Eagle settles discrimation suit | VailDaily.com

Eagle settles discrimation suit

EAGLE , Colorado ” An eleventh hour settlement between the town and the former owners of El Tejano nightclub has averted a federal discrimination trial slated to begin this week.

The tentative settlement was reached late Friday and the jury trial in U.S. District Court in Denver was canceled.

Eagle Town Manager Willy Powell said the town’s general liability insurance carrier ” Colorado Intergovernmental Risk Sharing Agency ” opted to settle the case last week prior to trial. The town and the plaintiffs have tentatively agreed to the settlement, but final documents have not yet been signed and details of the agreement have not been released.

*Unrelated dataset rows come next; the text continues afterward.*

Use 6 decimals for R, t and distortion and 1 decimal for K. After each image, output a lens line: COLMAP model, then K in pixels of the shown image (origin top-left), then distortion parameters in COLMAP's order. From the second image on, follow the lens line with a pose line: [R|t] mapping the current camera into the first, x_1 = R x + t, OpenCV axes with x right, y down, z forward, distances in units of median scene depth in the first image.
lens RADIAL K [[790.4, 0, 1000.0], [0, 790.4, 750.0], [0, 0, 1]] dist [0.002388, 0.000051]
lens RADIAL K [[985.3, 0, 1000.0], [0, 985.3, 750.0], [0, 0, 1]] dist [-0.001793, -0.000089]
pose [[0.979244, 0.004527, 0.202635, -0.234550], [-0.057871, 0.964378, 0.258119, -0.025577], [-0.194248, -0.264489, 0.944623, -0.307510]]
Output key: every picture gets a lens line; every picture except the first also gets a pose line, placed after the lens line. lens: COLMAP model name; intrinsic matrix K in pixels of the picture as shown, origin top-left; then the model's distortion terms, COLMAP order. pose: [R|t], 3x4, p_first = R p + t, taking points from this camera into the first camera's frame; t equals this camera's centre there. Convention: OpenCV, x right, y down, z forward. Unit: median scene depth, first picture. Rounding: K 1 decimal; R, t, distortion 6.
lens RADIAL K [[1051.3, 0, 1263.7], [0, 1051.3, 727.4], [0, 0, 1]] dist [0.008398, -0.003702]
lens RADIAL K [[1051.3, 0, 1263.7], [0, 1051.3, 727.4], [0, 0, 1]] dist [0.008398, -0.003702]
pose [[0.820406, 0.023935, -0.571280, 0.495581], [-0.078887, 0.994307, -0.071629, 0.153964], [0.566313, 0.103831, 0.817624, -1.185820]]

The lawsuit related to the town’s 2002 revocation of the liquor license for the now defunct El Tejano nightclub.

The federal civil rights lawsuit was filed in November 2006 by El Tejano owners, brother and sister Mary and Steve Rodriguez.

The Rodriguezes sought unspecified damages against the town, claiming their license revocation was racially motivated because of their Hispanic background and the predominately Hispanic clientele at the bar.

The brother and sister originally obtained a liquor license for the establishment in August 2001. When the license was up for renewal in August 2002, the Eagle Town Board revoked the license. During the renewal hearing, members of the Eagle Police Department testified about incidents of over-serving alcohol and of alcohol being served to minors at the bar.

Additionally, a female patron testified that she was over-served and subsequently she performed a striptease for tips at the bar.

The Rodriguez lawsuit claimed the town’s action was unduly harsh and different from the disciplinary action imposed on what the plaintiffs characterize as an “Anglo bar” in town. The complaint notes that when the Brush Creek Saloon’s license was brought up for renewal and liquor law violations were noted, the board suspended the license rather than revoking it.

In addition to the complaints related to alleged differences in treatment of license renewals, the Rodriguezes claimed their establishment was the victim of a harassment campaign by local police officers. In particular, they cited officers parked in the parking lot to observe El Tejano’s patrons; and frequent unannounced walk-throughs of the tavern.